> _Task objective_
A faithful, complete copy of the entries is the sole expected answer.

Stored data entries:
================================

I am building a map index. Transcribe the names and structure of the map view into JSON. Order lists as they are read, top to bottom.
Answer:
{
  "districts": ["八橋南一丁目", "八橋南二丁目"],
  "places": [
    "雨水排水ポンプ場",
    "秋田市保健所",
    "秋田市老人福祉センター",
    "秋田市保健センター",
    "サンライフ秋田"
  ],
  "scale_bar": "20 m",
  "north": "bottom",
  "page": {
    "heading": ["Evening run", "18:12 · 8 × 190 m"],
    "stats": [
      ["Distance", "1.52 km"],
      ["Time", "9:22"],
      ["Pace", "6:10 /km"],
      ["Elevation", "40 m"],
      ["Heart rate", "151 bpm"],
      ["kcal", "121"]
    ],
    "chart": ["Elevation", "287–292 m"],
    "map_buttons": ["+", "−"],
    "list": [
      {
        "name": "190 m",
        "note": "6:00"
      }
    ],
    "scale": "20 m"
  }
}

================================

> _Finished task_
I am building a map index. Transcribe the names and structure of the map view into JSON. Order lists as they are read, top to bottom.
Answer:
{
  "districts": ["八橋南一丁目", "八橋南二丁目"],
  "places": [
    "雨水排水ポンプ場",
    "秋田市保健所",
    "秋田市老人福祉センター",
    "秋田市保健センター",
    "サンライフ秋田"
  ],
  "scale_bar": "20 m",
  "north": "bottom",
  "page": {
    "heading": ["Evening run", "18:12 · 8 × 190 m"],
    "stats": [
      ["Distance", "1.52 km"],
      ["Time", "9:22"],
      ["Pace", "6:10 /km"],
      ["Elevation", "40 m"],
      ["Heart rate", "151 bpm"],
      ["kcal", "121"]
    ],
    "chart": ["Elevation", "287–292 m"],
    "map_buttons": ["+", "−"],
    "list": [
      {
        "name": "190 m",
        "note": "6:00"
      }
    ],
    "scale": "20 m"
  }
}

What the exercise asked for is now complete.